Document text>
• • • •

Directory: Asteroids/
Documentation: Schorghofer (2016)

Lunar Ice Pump

Two types of models for water vapor migration in the shallow lunar subsurface are implemented. One is a particle-based microphysical model that follows water molecules that undergo a random walk. The other uses the time-averaged boundary value formulation for the same process. Both models are one-dimensional, and primarily intended for the low temperature regime, when molecular adsorption times are long.

Directory: Lunar/
Documentation for boundary-value model: Schorghofer & Aharonson (2014)
No documentation has yet been written for the random walk model.

Irradiance Model for Terrestrial Analog

Clear-sky direct and indirect short-wave irradiance on Mauna Kea summit, based on optical path length but an otherwise 0-dimensional atmospheric model. The incoming irradiance can be calculated for a flat unobstructed surface, but also for a tilted suface with horizons, i.e., 3D sky irradiance.

Directory: EarthAnalogs/
Documentation: User Guide Sections 3.1 and 2.5

Terrain Shadowing and 3D Surface Energy Balance

This model of the three-dimensional surface energy balance calculates horizons from a digital elevation model for terrain shadowing calculations and, optionally, also view factors for use in terrain irradiance calculations. The surface energy balance model can then be coupled to the model of subsurface heat conduction introduced above. This then provides a complete thermal model for rugged terrain on Mars or airless bodies. The model is still at prototype stage, but has been used in several research studies.

Directory: Topo3D/
Documentation: User Guide Part 2

Monte-Carlo Model for Surface-bounded Exospheres

Ballistic trajectories of neutral molecules or atoms are modeled for large airless bodies (the Moon and Ceres). Individual molecules are launched with probabilistically distributed velocities. The model then computes the molecule's impact location and time analytically, using a closed-form solution for the intersection of an ellipse with a sphere, i.e., without numerical integration of the particle trajectory. An event-driven algorithm processes landing and launching events in time-order. Molecules may be lost or destroyed by photo-dissociation before they land. Surface temperatures are based on the thermal model for airless bodies.

Directory: Exospheres/
Documentation: User Guide Part 4

Mars Subsurface Ice Model (MSIM)

• • • •

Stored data
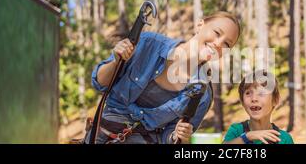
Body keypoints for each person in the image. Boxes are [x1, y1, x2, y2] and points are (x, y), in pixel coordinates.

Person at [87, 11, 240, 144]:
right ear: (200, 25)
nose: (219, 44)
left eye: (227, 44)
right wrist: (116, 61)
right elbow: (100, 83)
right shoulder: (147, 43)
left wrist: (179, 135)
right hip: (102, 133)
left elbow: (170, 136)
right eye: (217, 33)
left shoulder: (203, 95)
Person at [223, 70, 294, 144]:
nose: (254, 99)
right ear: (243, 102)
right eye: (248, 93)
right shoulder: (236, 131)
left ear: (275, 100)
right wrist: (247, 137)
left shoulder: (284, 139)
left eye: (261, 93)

• • • •

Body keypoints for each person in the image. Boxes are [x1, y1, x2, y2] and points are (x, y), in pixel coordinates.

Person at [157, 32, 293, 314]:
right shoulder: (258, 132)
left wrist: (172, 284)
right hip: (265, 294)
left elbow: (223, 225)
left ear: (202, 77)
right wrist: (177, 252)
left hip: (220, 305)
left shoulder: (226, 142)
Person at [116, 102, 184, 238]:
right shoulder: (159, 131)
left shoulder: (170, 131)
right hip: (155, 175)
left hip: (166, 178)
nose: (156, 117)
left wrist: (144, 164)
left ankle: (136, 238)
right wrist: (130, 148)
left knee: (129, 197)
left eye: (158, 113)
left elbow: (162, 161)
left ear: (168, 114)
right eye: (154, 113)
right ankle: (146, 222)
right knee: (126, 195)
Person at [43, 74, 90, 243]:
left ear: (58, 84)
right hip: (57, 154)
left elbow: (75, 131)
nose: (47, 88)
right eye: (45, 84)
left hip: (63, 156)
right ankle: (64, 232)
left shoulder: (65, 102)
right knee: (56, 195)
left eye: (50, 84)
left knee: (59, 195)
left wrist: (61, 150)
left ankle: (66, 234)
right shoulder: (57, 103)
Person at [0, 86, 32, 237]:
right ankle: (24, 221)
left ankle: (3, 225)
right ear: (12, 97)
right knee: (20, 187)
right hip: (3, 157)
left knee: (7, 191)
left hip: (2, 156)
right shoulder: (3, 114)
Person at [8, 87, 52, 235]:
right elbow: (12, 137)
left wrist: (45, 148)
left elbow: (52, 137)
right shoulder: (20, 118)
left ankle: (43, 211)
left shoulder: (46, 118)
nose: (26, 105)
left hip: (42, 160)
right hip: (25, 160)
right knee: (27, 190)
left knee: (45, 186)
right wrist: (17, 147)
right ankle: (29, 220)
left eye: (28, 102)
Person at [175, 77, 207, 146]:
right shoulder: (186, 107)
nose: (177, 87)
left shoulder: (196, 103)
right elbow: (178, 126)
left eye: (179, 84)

• • • •

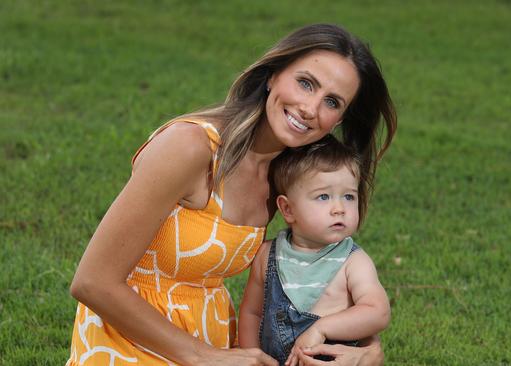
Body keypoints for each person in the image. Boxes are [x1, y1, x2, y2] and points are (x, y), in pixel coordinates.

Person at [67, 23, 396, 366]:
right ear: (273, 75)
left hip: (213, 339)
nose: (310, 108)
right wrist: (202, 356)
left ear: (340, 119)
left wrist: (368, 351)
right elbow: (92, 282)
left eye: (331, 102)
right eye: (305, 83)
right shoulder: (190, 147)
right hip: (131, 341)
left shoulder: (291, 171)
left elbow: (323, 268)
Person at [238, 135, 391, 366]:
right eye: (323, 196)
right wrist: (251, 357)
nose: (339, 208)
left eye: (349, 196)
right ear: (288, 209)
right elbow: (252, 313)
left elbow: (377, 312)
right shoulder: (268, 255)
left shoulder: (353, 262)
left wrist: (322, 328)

• • • •

Required actions>
- a) Do these statements agree with the planetary model descriptions? Answer yes or no for each, quoting the words that decide it. (i) Both lunar ice pump models are three-dimensional. (ii) The exosphere model computes particle trajectories by numerical integration. (iii) The terrain shadowing model has already been used in research.
- b) In the planetary model descriptions, what is the documentation for the boundary-value model of the lunar ice pump?
- c) Go on with the planetary model descriptions from the point where they stop.
Nothing in the stored data is needed here.

Answers provided>
- a)
(i) No: "Both models are one-dimensional"
(ii) No: "without numerical integration of the particle trajectory"
(iii) Yes: "has been used in several research studies"

- b) Schorghofer & Aharonson (2014)

- c)
MSIM has moved to its own repository at https://github.com/nschorgh/MSIM and is no longer part of the Planetary-Code-Collection. In brief, MSIM contains a (semi-implicit) Mars thermal model, a vapor diffusion model for Mars, models for the equilibrium ice table, and implementations of a fast (asynchronously-coupled) method for subsurface ice dynamics on Mars. The three-dimensional surface energy balance model for Mars is still part of the Planetary-Code-Collection.


Notes

Third party source code from Numerical Recipes is covered by a separate copyright. These are files ending with .for. A few code snippets from other sources are also used, as documented in the source code.

The non-portable Fortran declarations real(8) and real*8 are meant to correspond to an 8-byte floating point number.

Acknowledgments

Sep 2023: Thanks to Alexander Smolka for catching and fixing an error in function hop1

May 2023: Thanks to Cyril Mergny for a major speed improvement of conductionQ.py

2019: Thanks to Sam Potter for comments that helped me speed up the view factor calculations

2016: Thanks to Lior Rubanenko for a bug report in cratersQ_*

2006: Troy Hudson discovered a grid-point offset in conductionT and conductionQ, which has been corrected.

Many Thanks to Andy Vaught for developing an open-source Fortran 95 compiler (G95). The early versions of this code were developed with this compiler.

2001: Samar Khatiwala invented an elegant implementation of the upper radiation boundary condition for the Crank-Nicolson method.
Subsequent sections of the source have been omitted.